**WHAT IS ASKED:** Render the lines from the line with "Page size: 1654x1241." to the line with "title Using External" as a numbered list, omitting blank lines.

**INFORMATION PROVIDED:**
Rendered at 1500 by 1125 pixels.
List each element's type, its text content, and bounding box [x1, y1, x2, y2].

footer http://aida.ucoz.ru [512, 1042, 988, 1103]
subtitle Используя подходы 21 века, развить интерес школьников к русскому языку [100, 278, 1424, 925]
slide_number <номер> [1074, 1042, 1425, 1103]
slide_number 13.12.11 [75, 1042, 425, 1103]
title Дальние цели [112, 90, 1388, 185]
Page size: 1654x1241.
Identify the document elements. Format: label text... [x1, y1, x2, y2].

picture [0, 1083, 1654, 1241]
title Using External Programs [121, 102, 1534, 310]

* * *

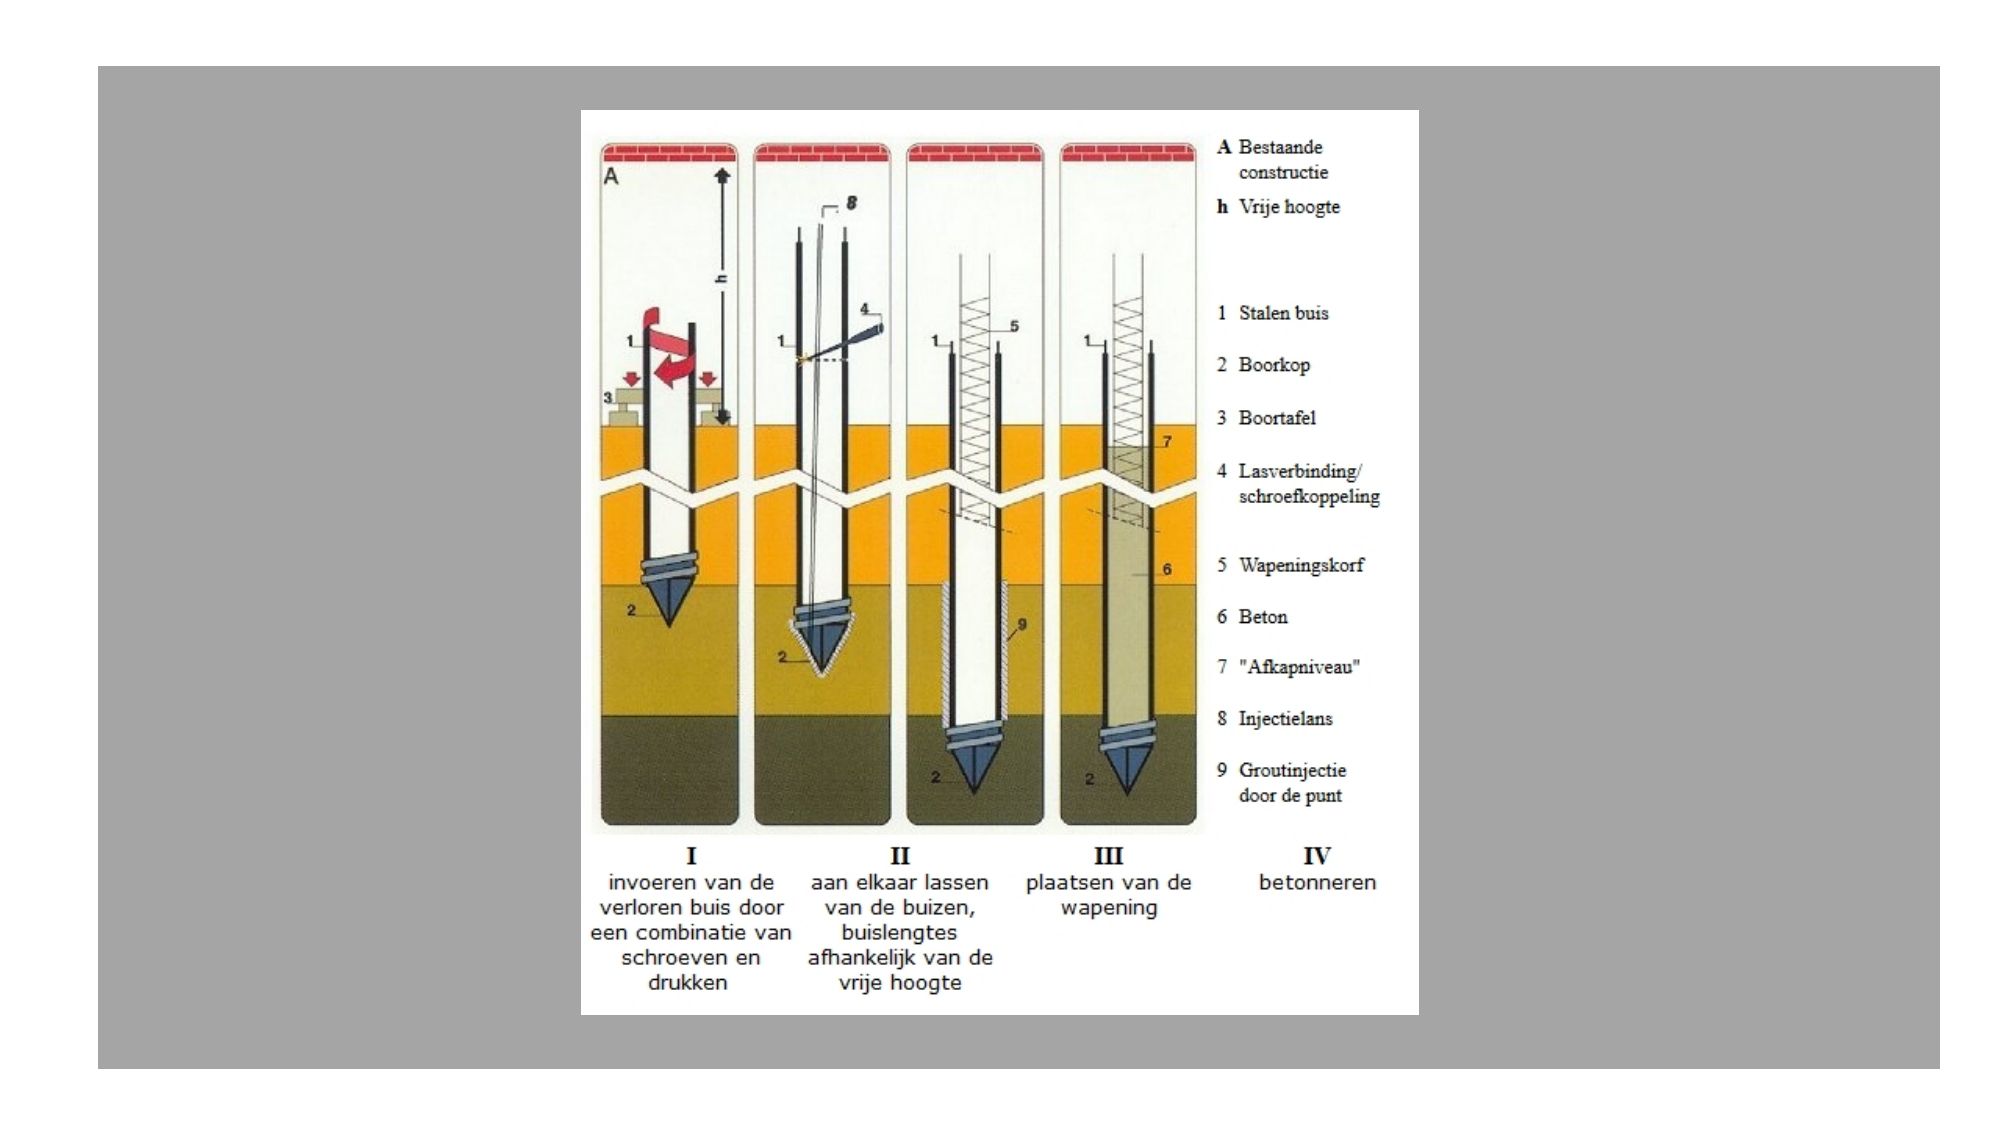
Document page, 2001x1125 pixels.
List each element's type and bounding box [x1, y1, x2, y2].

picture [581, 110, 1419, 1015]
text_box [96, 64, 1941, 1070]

--

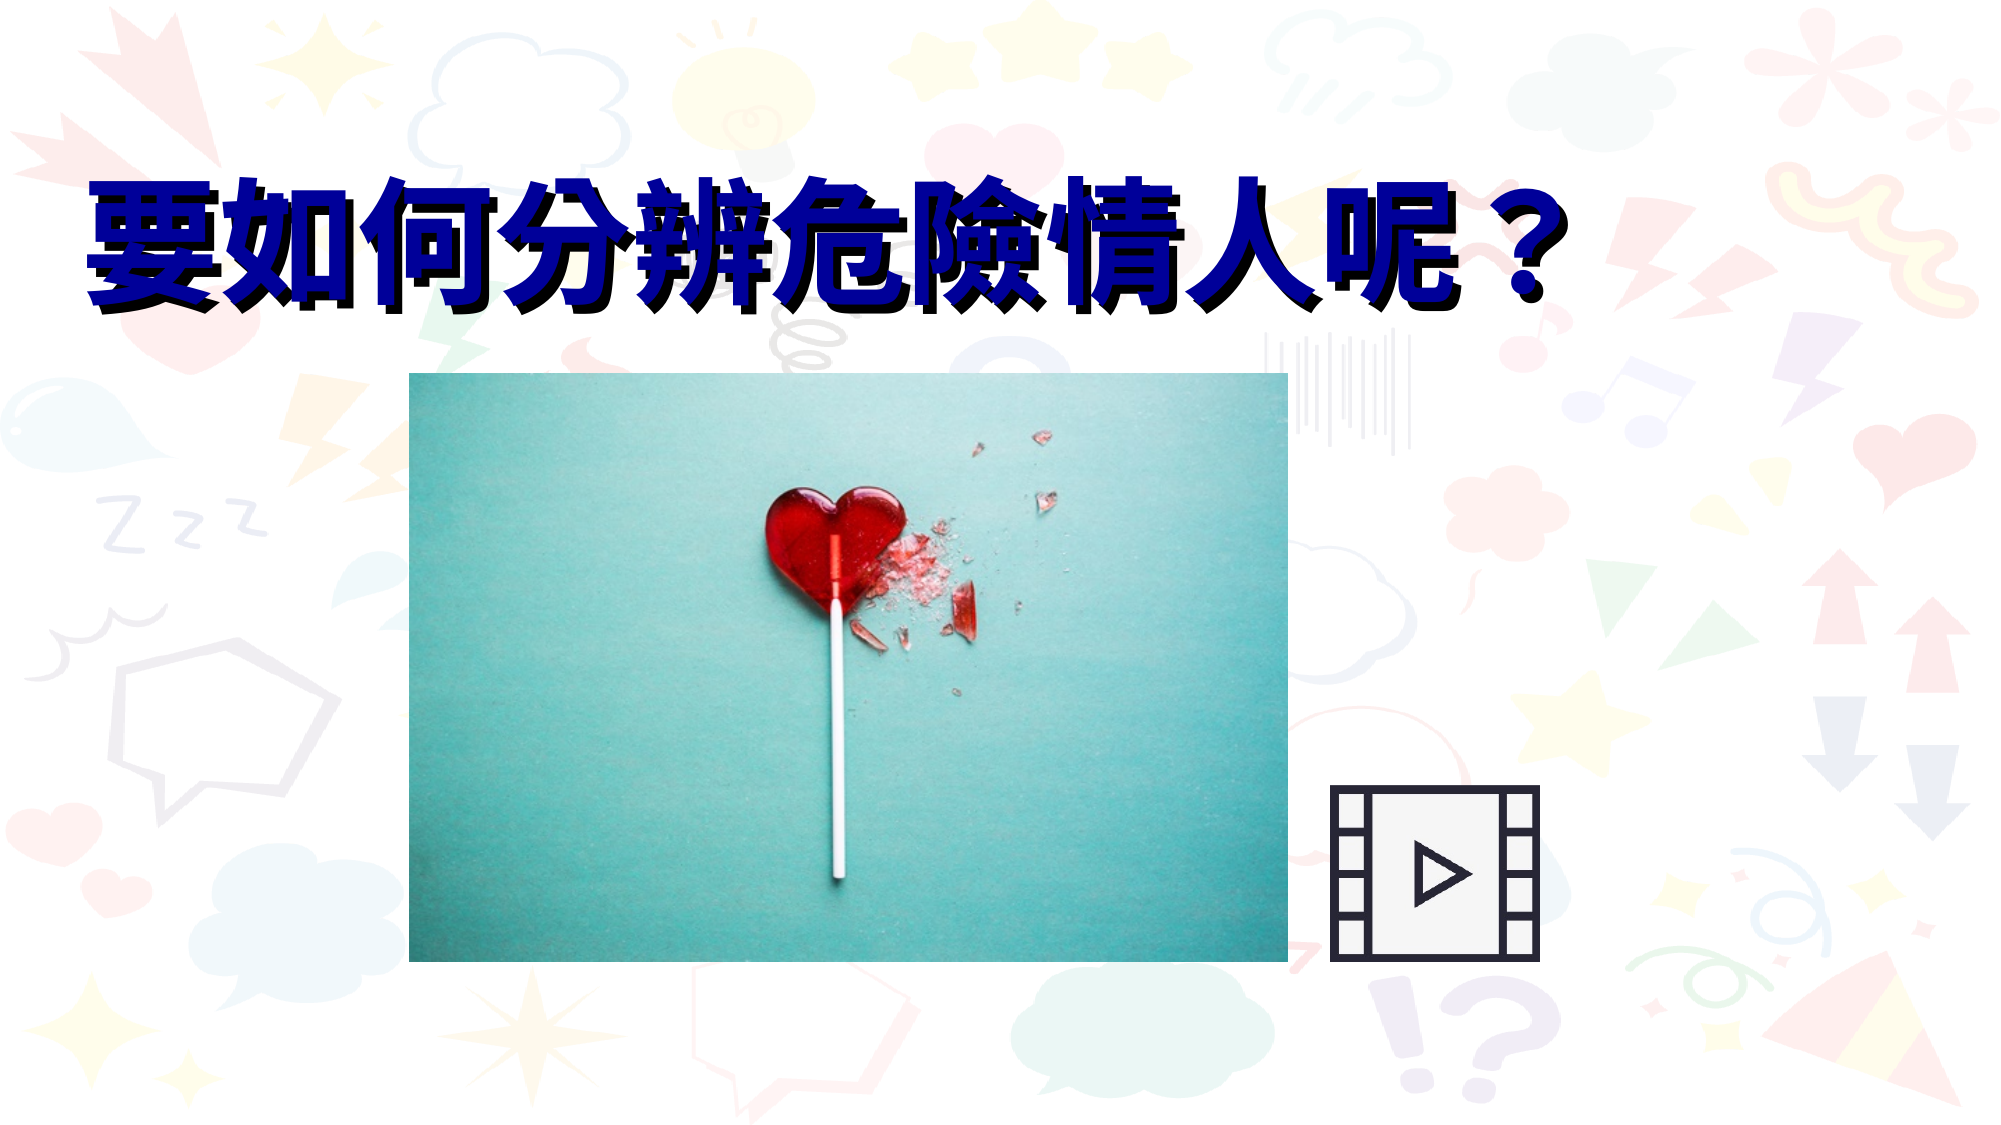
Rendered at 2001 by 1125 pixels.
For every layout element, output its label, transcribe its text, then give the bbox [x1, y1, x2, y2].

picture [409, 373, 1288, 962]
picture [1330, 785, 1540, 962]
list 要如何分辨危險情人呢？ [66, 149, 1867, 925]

**EXERCISE SOLUTION:**
1. Page size: 1654x1241.
2. Identify the document elements. Format: label text... [x1, y1, x2, y2].
3. picture [0, 1083, 1654, 1241]
4. title Using External Programs [121, 102, 1534, 310]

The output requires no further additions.